Tools and Technologies

  • Python
  • Tensorflow
  • Deep Learning
  • Neural Networks
  • Natural Language Processing
  • Speech Recognition
  • Text to Speech

Roadmap

  1. Collection of dataset which includes common questions along with the appropriate response. The dataset is basically a collection of json objects, that is later used for training of the model. The json file contains tags with corresponding patterns and responses which will be used to train the deep learning model.

  2. The raw data collected goes through a series of steps to become ready for the model training. This includes tokenizing and lemmatization.

  3. After the data is cleaned, the model is designed which will be trained with the clean data. It parses through the question given by the user and tries to search for the most appropriate answer.

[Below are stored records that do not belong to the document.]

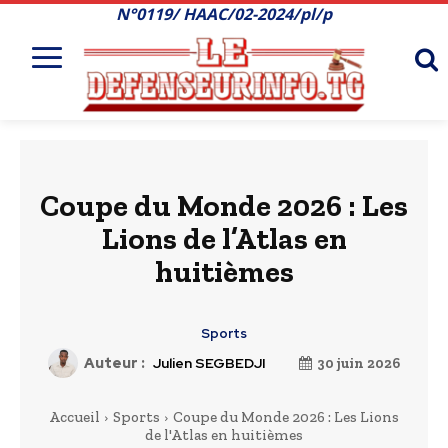
N°0119/ HAAC/02-2024/pl/p
Coupe du Monde 2026 : Les
Lions de l’Atlas en
huitièmes
Sports
Auteur :
Julien SEGBEDJI
30 juin 2026
Accueil
Sports
Coupe du Monde 2026 : Les Lions
de l'Atlas en huitièmes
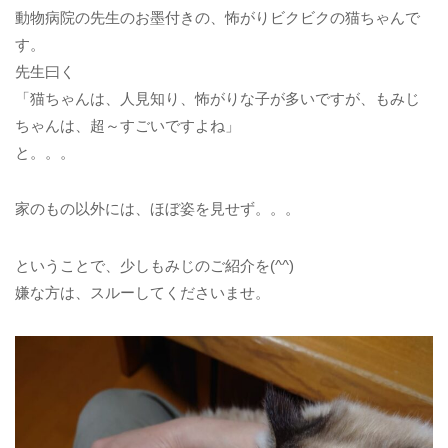
動物病院の先生のお墨付きの、怖がりビクビクの猫ちゃんで
す。
先生曰く
「猫ちゃんは、人見知り、怖がりな子が多いですが、もみじ
ちゃんは、超～すごいですよね」
と。。。
家のもの以外には、ほぼ姿を見せず。。。
ということで、少しもみじのご紹介を(^^)
嫌な方は、スルーしてくださいませ。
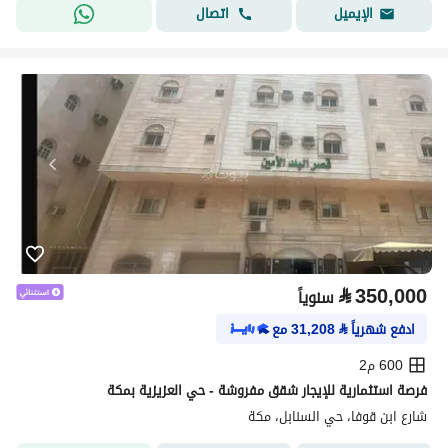
اتصال
الإيميل
⃁
350,000
سنوياً
ادفع شهرياً
⃁
31,208
مع
600 م2
فرصة استثمارية للإيجار شقق مفروشة - حي العزيزية بمكة
شارع ابن قوفا، حي السنابل، مكة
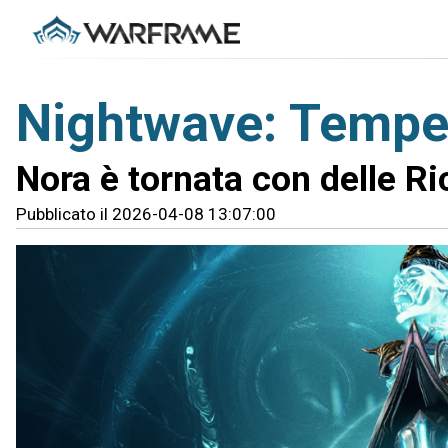
Nightwave: Tempes
Nora è tornata con delle R
Pubblicato il 2026-04-08 13:07:00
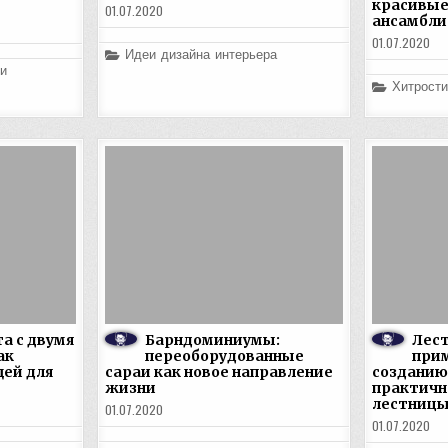
красивые
01.07.2020
ансамбли
01.07.2020
Posted
Идеи дизайна интерьера
in
и
Posted
Хитрости
in
а с двумя
Барндоминиумы:
Лест
ак
переоборудованные
прим
щей для
сараи как новое направление
созданию
жизни
практичн
лестниц
01.07.2020
01.07.2020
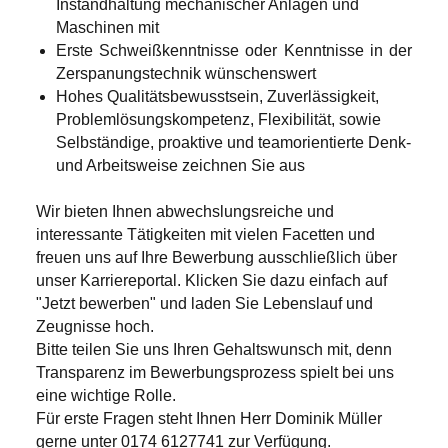
Instandhaltung mechanischer Anlagen und
Maschinen mit
Erste Schweißkenntnisse oder Kenntnisse in der
Zerspanungstechnik wünschenswert
Hohes Qualitätsbewusstsein, Zuverlässigkeit,
Problemlösungskompetenz, Flexibilität, sowie
Selbständige, proaktive und teamorientierte Denk-
und Arbeitsweise zeichnen Sie aus
Wir bieten Ihnen abwechslungsreiche und
interessante Tätigkeiten mit vielen Facetten und
freuen uns auf Ihre Bewerbung ausschließlich über
unser Karriereportal. Klicken Sie dazu einfach auf
"Jetzt bewerben" und laden Sie Lebenslauf und
Zeugnisse hoch.
Bitte teilen Sie uns Ihren Gehaltswunsch mit, denn
Transparenz im Bewerbungsprozess spielt bei uns
eine wichtige Rolle.
Für erste Fragen steht Ihnen Herr Dominik Müller
gerne unter 0174 6127741 zur Verfügung.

  4. Build a neural network model to be used on the dataset. It as of now has 5 layers including 3 hidden layers. There are total 256 neurons in the first hidden layer with leaky-relu activation function with alpha=0.2 applied with 25% dropout. In the second hidden layer, there are 128 neurons again with leaky-relu activation with alpha=0.2 and again 25% dropout. In the third hidden layer, there are 64 neurons again with leaky-relu activation with alpha=0.2 and again 25% dropout. The output layer contains softmax activation function.

  5. Rigorous training and testing of the model to achieve the desired outcome. We have compiled our model with Adam optimiser, categorical crossentropy loss function and accuracy metric which has been trained with 200 epochs giving almost 96% testing accuracy and almost 70% validation accuracy.

As a result of the first phase of development, the chatbot is trained to take questions as text and respond as text. The next phase of development will be to make the chatbot capable of taking questions as speech and responding as speech.

In the second phase of development, two NEW features Voice Recognition and Text to Speech have been added to the chatbot to take commands in voice and respond to them with voice too.

  1. Earlier the chatbot was only capable of reading input queries via text only. Now we have integrated the voice recognition functionality to the chatbot. Using SpeechRecognition module in Python it can listen to spoken words and identify them. Taking computer’s mic as the input source, the chatbot listens to the input given by the user. It uses Google speech recognition engine to convert our speech data to text data and then it tries to find the appropriate response using the trained model.

  2. Also earlier the chatbot was only capable of responding to the queries via text only. Now we have integrated text to speech functionality to the chatbot. Using pyttsx3, a popular text-to-speech conversion library in Python, the chatbot can now respond using speech. Depending on the platform one is using, say Windows or Mac, the chatbot will sound different because of the different voice sets for respective engines.